* _Work item_
Print the section of the iPad Windows installer guide that begins with the words containing "- Download BWBundle" and ends with "a command prompt.", copying it exactly.

Creating Windows Installers on iPad
Requirements
- UEFI motherboard.
- USB-C iPad OR a Lightning iPad with a USB 3 Camera Adapter.
- USB Flash Drive.
- Windows 11 ISO.
1. Format the Drive to FAT32
For the motherboard to recognize the initial boot files, the drive must use the FAT32 file system.
- Open the Files app.
- On iPadOS, choose MS-DOS (FAT).
- Verify the format is correct; it should be completely empty.
2. Prepare the Initial Files
Standard FAT32 partitions cannot hold files larger than 4GB, which means the 5GB install.wim file in the Windows ISO cannot be stored.
- Download BWBundle (zip) or the UEFI NTFS driver (img) (from Rufus).
- Extract all files from the Windows ISO to the USB drive EXCEPT for install.wim.
- This creates a “light” installer capable of booting into a command prompt.
3. Partitioning via Diskpart
Boot the “light” installer on your PC and press Shift + F10 to open the Command Prompt.

* _Data extract_
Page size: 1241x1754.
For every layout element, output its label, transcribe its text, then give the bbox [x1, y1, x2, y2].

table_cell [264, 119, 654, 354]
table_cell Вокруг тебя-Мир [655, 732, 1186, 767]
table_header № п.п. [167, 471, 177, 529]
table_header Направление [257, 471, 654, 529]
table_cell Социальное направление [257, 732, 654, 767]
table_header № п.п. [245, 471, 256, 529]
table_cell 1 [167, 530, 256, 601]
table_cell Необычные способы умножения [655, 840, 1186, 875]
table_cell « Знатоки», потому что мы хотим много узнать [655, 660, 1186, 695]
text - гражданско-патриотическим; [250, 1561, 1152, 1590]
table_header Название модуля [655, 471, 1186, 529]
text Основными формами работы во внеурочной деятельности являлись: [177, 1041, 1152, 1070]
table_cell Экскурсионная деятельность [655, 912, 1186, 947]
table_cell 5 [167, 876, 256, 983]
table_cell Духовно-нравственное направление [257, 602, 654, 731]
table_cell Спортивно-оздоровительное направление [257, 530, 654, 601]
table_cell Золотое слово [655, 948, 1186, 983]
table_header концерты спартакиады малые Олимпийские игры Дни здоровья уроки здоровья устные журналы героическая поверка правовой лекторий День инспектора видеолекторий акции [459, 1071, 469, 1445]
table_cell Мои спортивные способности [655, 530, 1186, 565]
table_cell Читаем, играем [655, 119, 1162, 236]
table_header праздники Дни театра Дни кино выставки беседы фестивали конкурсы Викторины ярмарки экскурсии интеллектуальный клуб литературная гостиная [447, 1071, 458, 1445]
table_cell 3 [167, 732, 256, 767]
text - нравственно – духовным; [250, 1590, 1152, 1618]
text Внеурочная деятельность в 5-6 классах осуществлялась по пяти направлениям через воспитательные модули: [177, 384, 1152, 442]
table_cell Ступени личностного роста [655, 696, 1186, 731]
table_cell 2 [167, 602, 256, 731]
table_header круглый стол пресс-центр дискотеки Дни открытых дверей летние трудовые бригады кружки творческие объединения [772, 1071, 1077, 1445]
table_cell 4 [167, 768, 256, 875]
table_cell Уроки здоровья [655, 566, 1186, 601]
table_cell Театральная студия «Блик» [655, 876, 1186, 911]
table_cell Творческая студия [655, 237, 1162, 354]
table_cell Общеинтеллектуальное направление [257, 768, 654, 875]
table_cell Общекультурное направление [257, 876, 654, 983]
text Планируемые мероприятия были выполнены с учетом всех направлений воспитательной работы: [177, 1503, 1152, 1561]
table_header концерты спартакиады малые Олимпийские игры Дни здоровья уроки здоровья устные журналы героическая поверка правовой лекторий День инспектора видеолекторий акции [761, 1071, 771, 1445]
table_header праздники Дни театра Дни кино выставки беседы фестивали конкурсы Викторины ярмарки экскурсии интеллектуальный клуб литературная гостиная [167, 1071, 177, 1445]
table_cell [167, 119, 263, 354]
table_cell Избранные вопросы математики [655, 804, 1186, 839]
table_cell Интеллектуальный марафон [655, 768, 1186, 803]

* _Result_
- Download BWBundle (zip) or the UEFI NTFS driver (img) (from Rufus).
- Extract all files from the Windows ISO to the USB drive EXCEPT for install.wim.
- This creates a “light” installer capable of booting into a command prompt.